[Dataset excerpts]
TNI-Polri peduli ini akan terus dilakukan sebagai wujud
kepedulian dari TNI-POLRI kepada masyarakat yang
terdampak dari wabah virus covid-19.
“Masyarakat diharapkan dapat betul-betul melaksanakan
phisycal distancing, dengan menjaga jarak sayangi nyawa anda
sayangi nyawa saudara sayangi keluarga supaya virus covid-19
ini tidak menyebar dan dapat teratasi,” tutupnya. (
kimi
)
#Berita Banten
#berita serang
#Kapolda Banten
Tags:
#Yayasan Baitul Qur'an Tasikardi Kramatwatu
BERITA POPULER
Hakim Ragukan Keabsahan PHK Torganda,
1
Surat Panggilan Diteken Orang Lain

- **Problem statement**
Check each line above for "covid" and please state only how many have it.

- **Completed task**
2